EXERCISE INSTRUCTIONS
Looking only at the lines below that contain "poolId", give the number of them and no other text.

Data extracted from a collection
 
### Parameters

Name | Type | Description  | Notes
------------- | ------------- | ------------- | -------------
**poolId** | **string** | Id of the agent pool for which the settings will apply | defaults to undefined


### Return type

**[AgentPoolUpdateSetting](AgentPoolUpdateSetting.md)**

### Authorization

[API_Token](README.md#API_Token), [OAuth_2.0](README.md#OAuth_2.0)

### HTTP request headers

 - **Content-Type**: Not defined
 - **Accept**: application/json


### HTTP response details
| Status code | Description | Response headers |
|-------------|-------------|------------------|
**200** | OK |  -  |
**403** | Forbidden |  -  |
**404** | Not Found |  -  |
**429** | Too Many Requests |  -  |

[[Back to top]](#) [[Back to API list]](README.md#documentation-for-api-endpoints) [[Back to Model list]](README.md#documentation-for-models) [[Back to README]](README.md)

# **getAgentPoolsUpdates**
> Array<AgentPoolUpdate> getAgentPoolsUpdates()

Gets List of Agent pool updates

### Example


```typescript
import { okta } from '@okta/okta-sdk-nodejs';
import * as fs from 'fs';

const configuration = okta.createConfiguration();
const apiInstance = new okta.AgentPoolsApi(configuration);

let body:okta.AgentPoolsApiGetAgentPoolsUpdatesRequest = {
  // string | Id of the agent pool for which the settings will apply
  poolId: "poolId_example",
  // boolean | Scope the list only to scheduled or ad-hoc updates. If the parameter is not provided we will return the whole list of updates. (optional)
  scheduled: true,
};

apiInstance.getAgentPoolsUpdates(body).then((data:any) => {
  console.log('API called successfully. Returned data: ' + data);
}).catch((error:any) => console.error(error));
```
...
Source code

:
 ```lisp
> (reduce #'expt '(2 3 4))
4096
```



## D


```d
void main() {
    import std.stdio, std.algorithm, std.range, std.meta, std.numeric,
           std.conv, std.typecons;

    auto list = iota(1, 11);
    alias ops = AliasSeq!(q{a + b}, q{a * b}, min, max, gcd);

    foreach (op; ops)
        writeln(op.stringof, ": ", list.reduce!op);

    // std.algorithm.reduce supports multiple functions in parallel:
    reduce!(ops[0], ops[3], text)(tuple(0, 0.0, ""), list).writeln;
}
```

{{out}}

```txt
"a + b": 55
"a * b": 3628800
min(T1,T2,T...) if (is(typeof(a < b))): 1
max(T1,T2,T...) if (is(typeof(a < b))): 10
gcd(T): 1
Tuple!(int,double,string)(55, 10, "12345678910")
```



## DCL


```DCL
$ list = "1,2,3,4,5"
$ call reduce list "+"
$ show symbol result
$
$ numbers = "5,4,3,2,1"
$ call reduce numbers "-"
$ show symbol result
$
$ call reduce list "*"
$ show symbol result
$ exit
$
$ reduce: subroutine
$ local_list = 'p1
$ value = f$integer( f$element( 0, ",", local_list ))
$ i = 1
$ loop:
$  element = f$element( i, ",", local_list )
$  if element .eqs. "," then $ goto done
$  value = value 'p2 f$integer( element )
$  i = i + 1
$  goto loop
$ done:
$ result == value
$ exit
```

ANSWER FOR THIS EXERCISE
2